Missouri's Bootheel includes four of the top 50 cotton-growing counties. They're all poor -- with a per capita income that's at least 30 percent lower than the U.S. average, according to the U.S. Census Bureau -- and heavily dependent on agriculture.

But New Madrid County, for example, where the average worker makes just over $14,000 a year, had a Stress Index of 9.9 last November, below the national average of 10.2. Stoddard County, where per capita income is more than $19,000 a year, had a Stress Index score of 10.2 in November.

Neither came close to the Missouri counties hit hardest by the recession. Washington County in east-central Missouri had a score of 15.5 and Miller County in the dead center of the state had a score of 14.1.

Far to the south, counties in the rich Delta farm land of western Mississippi also showed resilience. The state's top cotton producer, Bolivar County, had a score of 10.4 in November, compared to 19.25 for central Mississippi's Clay County, which is far from the cotton fields.

Missouri's Bootheel cotton counties received about $70 million in farm subsidies in 2008, most of it for cotton. Without that money, farmers and agricultural economists say there wouldn't be much cotton grown -- and no one feeding cotton to gins or buying six-figure cotton pickers from farm equipment dealers.
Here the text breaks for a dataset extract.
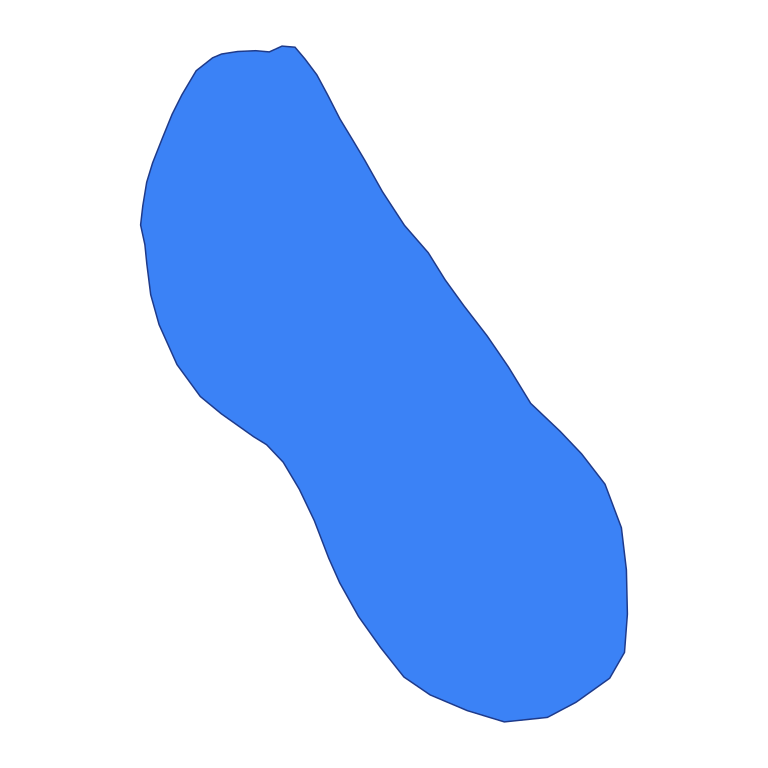 Foammulah, Maldives
{"feature_id": "70690204B71388549423545", "entity_name": "Foammulah", "entity_type": "district", "adm_level": 2, "iso_a3": "MDV", "parent_name": "Maldives", "parent_adm1": "", "projection": "equal_earth", "projection_center": [73.424, -0.376], "detail": "fine", "context": "isolated", "style": "filled", "palette": "blue", "viewbox_px": 768, "rotation_deg": 0, "n_neighbors": 0, "source": "geoboundaries", "source_scale": "gbopen_adm2", "svg_char_len": 840}
<svg xmlns="http://www.w3.org/2000/svg" viewBox="0 0 768 768"><path d="M504.3,721.9L547.4,717.4L576.1,702.2L609.7,678.2L624.5,652.4L627.4,614.1L626.4,569.9L621.4,527.7L605.0,484.2L581.7,454.0L560.4,431.6L530.7,403.4L508.5,367.1L487.2,336.0L463.9,305.8L445.1,279.8L428.3,252.8L404.4,225.3L382.4,191.6L364.8,160.3L352.7,140.0L339.9,118.9L327.8,95.2L316.9,74.9L304.9,58.9L295.0,47.2L282.0,46.1L269.3,51.9L255.7,50.7L237.7,51.5L221.6,54.0L212.6,57.8L196.2,70.7L181.9,94.8L172.1,114.3L162.4,138.1L152.6,162.9L146.7,182.2L142.8,205.8L140.6,225.0L144.9,244.7L146.8,263.7L150.7,294.7L159.1,324.7L177.0,364.6L200.3,396.5L221.3,413.8L253.6,436.7L266.6,444.7L283.2,462.2L299.3,489.2L314.3,520.6L328.7,558.1L339.7,582.8L358.6,616.6L380.7,647.7L403.9,677.0L430.1,694.9L467.2,710.6L504.3,721.9Z" fill="#3b82f6" stroke="#1e3a8a" stroke-width="1.5"/></svg>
Rick Faulkner, a 58-year-old farmer who grows cotton, soybeans and corn just north of New Madrid, not far from the Mississippi River, received just under $900,000 in federal subsidies between 1995 and 2006, according to a database maintained by the Environmental Working Group, a Washington, D.C. group that has long fought against subsidies. 2006 is the most recent year for which payments to individual farms are available.
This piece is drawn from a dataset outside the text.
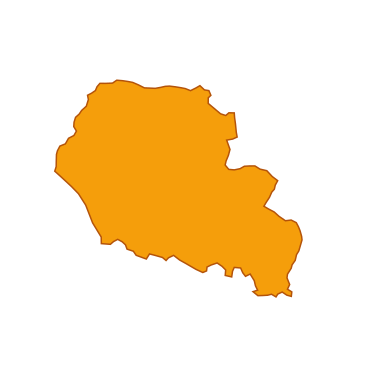 outline of Aramina, São Paulo, Brazil, rotated 304°
{"feature_id": "56859067B67671022850152", "entity_name": "Aramina", "entity_type": "district", "adm_level": 2, "iso_a3": "BRA", "parent_name": "Brazil", "parent_adm1": "São Paulo", "projection": "equal_earth", "projection_center": [-47.817, -20.156], "detail": "fine", "context": "isolated", "style": "filled", "palette": "amber", "viewbox_px": 384, "rotation_deg": 304, "n_neighbors": 0, "source": "geoboundaries", "source_scale": "gbopen_adm2", "svg_char_len": 1935}
<svg xmlns="http://www.w3.org/2000/svg" viewBox="0 0 384 384"><g transform="rotate(304 192 192)"><path d="M98.5,145.7L103.0,153.6L107.1,154.7L111.2,156.9L111.7,162.0L111.0,166.4L108.3,170.1L110.1,176.5L108.3,181.1L110.9,191.6L116.9,191.4L118.8,196.8L121.2,204.1L120.7,208.8L124.3,209.3L129.2,212.2L128.7,219.8L129.3,226.9L130.1,238.6L131.3,246.0L134.7,248.2L138.2,246.4L142.2,248.7L147.2,252.5L147.2,258.5L146.2,263.5L141.4,266.2L143.8,272.4L149.0,269.9L153.1,269.2L156.2,274.8L153.4,279.3L152.0,283.5L156.5,286.1L153.3,293.2L149.7,297.1L147.3,301.3L143.5,298.3L142.9,304.6L145.8,308.6L148.7,312.4L151.7,315.1L152.0,320.3L155.3,320.2L159.5,322.7L159.5,328.3L161.0,332.7L165.0,330.6L164.8,325.5L169.9,324.7L173.9,318.8L177.3,317.1L184.2,316.9L187.6,315.7L193.0,315.8L198.5,313.7L202.9,313.5L213.8,310.0L216.5,307.7L220.1,303.5L222.7,299.7L224.9,295.6L224.2,289.9L220.4,285.5L220.5,277.5L221.4,271.4L220.7,264.8L220.4,259.6L224.5,259.3L230.9,259.2L236.5,258.2L240.4,258.7L244.2,257.2L249.3,256.7L249.7,249.8L251.5,242.1L249.0,235.6L248.8,229.6L245.6,224.9L242.6,221.0L238.2,218.8L234.0,214.7L231.3,209.8L232.9,204.4L236.8,202.9L242.7,201.7L248.5,199.7L254.4,191.7L258.6,196.1L262.8,198.7L266.3,195.3L272.7,190.0L277.4,185.8L281.2,182.8L278.3,178.3L274.3,177.2L272.8,171.9L274.5,155.9L279.2,152.8L282.7,153.6L285.5,149.3L283.6,145.2L284.6,139.1L280.5,137.1L275.2,134.1L274.0,128.6L272.3,124.6L269.9,119.4L267.2,114.1L264.6,110.7L261.2,107.5L257.4,103.6L254.4,98.7L251.7,94.3L250.8,87.4L249.7,81.6L247.8,77.1L245.4,72.1L242.6,67.1L237.8,65.2L233.5,59.3L230.6,54.9L226.2,54.4L222.1,55.2L217.8,53.5L213.8,51.3L210.7,54.4L204.0,56.4L197.9,54.9L193.5,54.9L188.8,53.7L183.9,55.2L180.1,57.4L177.9,62.1L172.8,62.5L167.5,59.6L161.1,60.1L156.2,56.8L150.9,57.4L147.4,58.6L141.4,62.4L137.1,65.2L132.5,66.6L131.4,74.5L129.2,88.7L127.1,98.8L121.7,111.2L110.8,126.9L103.9,141.9L98.5,145.7Z" fill="#f59e0b" stroke="#b45309" stroke-width="1.5"/></g></svg>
"And if we make the money, we're gonna' spend it," Faulkner said, sitting in a lawn chair in his farm shop in early November, on the first day of a late harvest delayed by rain. "We're not gonna' hoard it up and save it -- we just don't do that."

Charles Parker, who farms on 3,600 acres just outside Kennett in Dunklin County, is one of the Bootheel's bigger growers. His farm was paid just short of $5 million in subsidies between 1995 and 2006, according to the Environmental Working Group. The 67-year-old Parker said that money creates jobs: five full-time employees, plus a couple of part-timers.
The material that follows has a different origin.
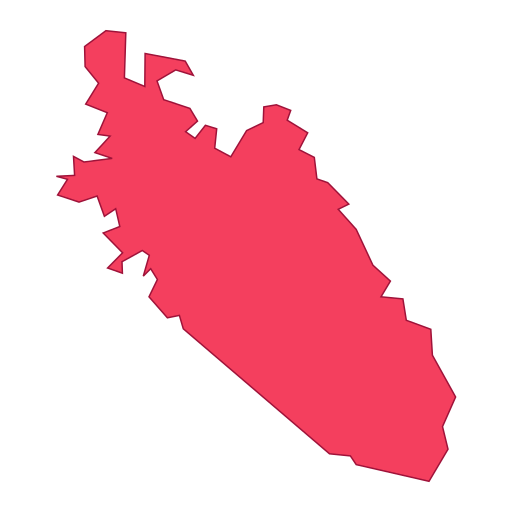 Garrard, Kentucky, United States of America
{"feature_id": "52423323B74527006029943", "entity_name": "Garrard", "entity_type": "district", "adm_level": 2, "iso_a3": "USA", "parent_name": "United States of America", "parent_adm1": "Kentucky", "projection": "albers", "projection_center": [-84.593, 37.65], "detail": "fine", "context": "isolated", "style": "filled", "palette": "rose", "viewbox_px": 512, "rotation_deg": 0, "n_neighbors": 0, "source": "geoboundaries", "source_scale": "gbopen_adm2", "svg_char_len": 1075}
<svg xmlns="http://www.w3.org/2000/svg" viewBox="0 0 512 512"><path d="M84.6,46.5L85.1,66.6L98.6,83.2L85.7,104.1L107.3,112.7L97.9,134.4L110.1,136.1L94.9,152.6L112.2,158.4L84.0,162.0L73.5,156.4L74.6,175.4L56.4,176.3L67.5,179.3L57.6,195.0L79.0,202.1L97.1,196.0L104.4,216.3L115.7,208.7L119.8,226.5L103.2,233.0L122.6,252.8L107.6,268.0L122.4,273.2L122.0,261.7L142.3,250.5L149.3,255.3L143.3,276.1L150.7,268.7L157.4,279.5L149.0,296.8L167.4,317.8L179.4,315.4L183.3,328.8L329.5,453.8L350.4,455.9L356.2,464.6L429.0,481.3L448.0,449.2L442.5,426.6L455.6,397.0L432.4,355.2L430.8,329.3L406.3,320.3L402.9,298.9L381.0,296.8L390.4,281.1L372.9,265.2L356.2,229.4L338.2,209.3L348.8,204.1L327.8,182.7L316.9,178.9L314.3,157.4L299.0,149.6L307.7,132.8L287.2,120.2L290.7,110.4L276.4,104.8L263.8,106.9L263.2,122.6L246.6,130.6L230.8,156.8L214.7,148.2L216.7,128.8L205.4,125.3L195.1,138.4L185.6,131.7L197.5,121.1L189.9,108.4L163.7,99.7L157.0,80.9L175.7,69.9L193.3,75.3L185.2,61.1L145.1,53.5L144.8,86.5L124.4,77.9L125.8,32.8L105.9,30.7L84.6,46.5Z" fill="#f43f5e" stroke="#9f1239" stroke-width="1.5"/></svg>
Then there's a gin he owns with partners and a few warehouses. Between them, they employ about 15 full-timers and several dozen more when cotton is coming in at harvest. "In peak season ... we'll employ, you know, 80 people," he said.

Given the amount of money invested, there certainly should be some economic benefit for the broader economy, said Ken Cook, the president of the Environmental Working Group and a longtime opponent of the federal crop subsidy system. But Cook said they don't produce enough jobs or economic well-being outside of the farmers who receive the payments. He would rather the government offer smaller subsidies and spend more money on other programs, such as improving health care in agricultural areas such as the Bootheel.

"It's not as if the case they're making (is), 'Give us this help now and we'll take it from there.' It's, 'We permanently need a subsidy program,'" Cook said. "You're still going to get some support, but we just can't be in there for every bushel and every bale."

Bruce Domazlicky, director of the Center for Economic and Business Research at Southeast Missouri State University, argues that much of what farmers spend goes to fertilizer and pesticide makers from outside the area. As economic stimulus, he said it would be more effective to give every Bootheel resident a check for $660, the amount the federal government spends per capita on farm subsidies here every year.

"If that was your goal, to stimulate the economy, then yeah, you'd probably get a little bit more bang for your buck," he said.

But in places where cotton is the only industry, Texas Tech's Hudson said, the subsidies both matter and have helped insulate the economy from the recession. Gaines County, Texas, is one of the top cotton-producing counties in the country, receiving almost $600 million in farm subsidies between 1995 and 2008. Its Stress Index score was a mere 6.28 in November.

"There is no other industry there. That's it," he said. "You've got the gin, you've the warehouse."